Eighty-five patients were included (58 Crohn’s disease, 27 ulcerative/IBD unclassified). Sixty were treated with infliximab (49 every 10 weeks and 11 every 12 weeks) and 25 patients with adalimumab every 3 weeks. Prior to the index course of anti-TNF, 38% of patients followed a previous course of anti-TNF, and 7% required dose-escalation. The spacing schedule was initiated after the median of 25 months of anti-TNF treatment (IQR 14–49). Thirty-seven per cent had ileocolonoscopy (3% with endoscopic activity) and 17% MRI enterography (29% with RM activity) within 6 months before spacing began. 60% of patients were on concomitant immunomodulatory treatment at the beginning of spacing. The median time on spacing schedule was 15 months (IQR 12–25). Thirty-seven per cent of patients returned to a conventional schedule and 9% required dose-escalation. In 22 patients (26%) the anti-TNF was stopped because of sustained remission (9/22), clinical relapse (3/22), adverse events (2/22) or for other reasons (3 pregnancy, 3 neoplasia, 2 other).
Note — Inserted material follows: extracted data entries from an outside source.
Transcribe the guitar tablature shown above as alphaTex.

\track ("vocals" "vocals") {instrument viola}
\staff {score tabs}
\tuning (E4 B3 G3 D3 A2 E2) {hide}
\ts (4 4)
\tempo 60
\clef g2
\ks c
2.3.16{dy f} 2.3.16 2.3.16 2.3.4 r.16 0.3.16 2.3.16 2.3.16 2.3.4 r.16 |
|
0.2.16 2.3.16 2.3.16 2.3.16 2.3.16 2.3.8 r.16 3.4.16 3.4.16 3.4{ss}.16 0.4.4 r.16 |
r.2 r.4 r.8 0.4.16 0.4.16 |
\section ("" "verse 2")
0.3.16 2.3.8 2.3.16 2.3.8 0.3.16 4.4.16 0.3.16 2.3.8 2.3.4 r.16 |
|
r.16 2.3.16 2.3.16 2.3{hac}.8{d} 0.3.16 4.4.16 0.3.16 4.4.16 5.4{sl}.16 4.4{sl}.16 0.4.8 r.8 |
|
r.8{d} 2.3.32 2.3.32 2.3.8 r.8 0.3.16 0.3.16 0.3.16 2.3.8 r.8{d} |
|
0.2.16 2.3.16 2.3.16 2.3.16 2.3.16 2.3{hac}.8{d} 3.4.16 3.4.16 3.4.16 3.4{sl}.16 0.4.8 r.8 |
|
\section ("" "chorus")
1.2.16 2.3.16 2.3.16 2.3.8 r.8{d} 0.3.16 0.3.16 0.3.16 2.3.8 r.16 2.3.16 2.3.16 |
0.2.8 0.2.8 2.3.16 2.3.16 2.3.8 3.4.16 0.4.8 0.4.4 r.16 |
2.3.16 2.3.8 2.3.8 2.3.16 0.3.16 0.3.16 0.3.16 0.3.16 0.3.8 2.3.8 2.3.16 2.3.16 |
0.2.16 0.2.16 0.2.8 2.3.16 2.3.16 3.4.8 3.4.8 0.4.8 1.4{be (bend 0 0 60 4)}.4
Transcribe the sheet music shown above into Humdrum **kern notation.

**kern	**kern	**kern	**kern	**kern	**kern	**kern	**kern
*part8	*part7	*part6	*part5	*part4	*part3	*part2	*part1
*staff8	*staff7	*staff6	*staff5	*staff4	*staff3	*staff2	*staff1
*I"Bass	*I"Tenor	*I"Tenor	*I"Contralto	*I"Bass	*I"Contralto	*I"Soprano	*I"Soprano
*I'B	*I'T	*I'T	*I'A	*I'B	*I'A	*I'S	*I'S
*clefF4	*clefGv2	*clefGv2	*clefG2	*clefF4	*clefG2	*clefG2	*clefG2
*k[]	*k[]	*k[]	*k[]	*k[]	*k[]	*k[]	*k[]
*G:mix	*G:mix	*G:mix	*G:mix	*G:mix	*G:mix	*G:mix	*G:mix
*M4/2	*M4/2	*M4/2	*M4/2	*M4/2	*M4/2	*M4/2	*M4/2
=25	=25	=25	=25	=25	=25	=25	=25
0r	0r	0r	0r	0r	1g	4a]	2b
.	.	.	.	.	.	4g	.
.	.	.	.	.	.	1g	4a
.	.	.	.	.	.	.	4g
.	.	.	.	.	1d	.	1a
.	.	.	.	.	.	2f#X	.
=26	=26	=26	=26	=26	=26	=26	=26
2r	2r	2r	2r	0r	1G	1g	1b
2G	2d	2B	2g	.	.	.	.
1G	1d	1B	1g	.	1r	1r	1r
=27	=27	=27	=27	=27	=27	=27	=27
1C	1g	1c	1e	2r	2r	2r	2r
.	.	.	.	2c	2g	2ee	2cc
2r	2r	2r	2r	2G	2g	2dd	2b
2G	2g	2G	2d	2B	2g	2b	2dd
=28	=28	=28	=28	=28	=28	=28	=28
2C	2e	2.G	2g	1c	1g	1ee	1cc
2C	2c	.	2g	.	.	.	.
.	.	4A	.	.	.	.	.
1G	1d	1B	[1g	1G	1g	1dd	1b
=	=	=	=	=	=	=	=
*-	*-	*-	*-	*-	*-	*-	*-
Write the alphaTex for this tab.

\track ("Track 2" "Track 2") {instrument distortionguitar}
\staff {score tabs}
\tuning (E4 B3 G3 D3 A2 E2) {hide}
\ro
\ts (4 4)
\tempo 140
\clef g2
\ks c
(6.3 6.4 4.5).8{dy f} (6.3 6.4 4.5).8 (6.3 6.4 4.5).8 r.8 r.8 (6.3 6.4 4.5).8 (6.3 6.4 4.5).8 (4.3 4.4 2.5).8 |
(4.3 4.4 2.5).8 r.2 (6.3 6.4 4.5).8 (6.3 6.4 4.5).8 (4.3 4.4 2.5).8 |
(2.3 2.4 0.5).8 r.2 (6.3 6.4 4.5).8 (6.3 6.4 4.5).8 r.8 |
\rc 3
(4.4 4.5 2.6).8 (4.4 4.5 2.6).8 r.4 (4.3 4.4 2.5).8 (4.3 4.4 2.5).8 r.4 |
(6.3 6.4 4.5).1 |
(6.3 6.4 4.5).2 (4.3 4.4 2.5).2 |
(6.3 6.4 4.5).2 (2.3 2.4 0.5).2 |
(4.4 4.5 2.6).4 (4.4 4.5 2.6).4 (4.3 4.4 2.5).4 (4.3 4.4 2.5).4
At the end of follow-up, 50 out of 85 patients (59%) met the success criteria of the spacing strategy. No baseline characteristics were found to be associated with success.

Conclusion

Anti-TNF administration at longer intervals than the ones provided in the data sheet of the drug can be a convenient, safe, useful and cheaper alternative for IBD patients, even though, at this time, we do not have predictors of success.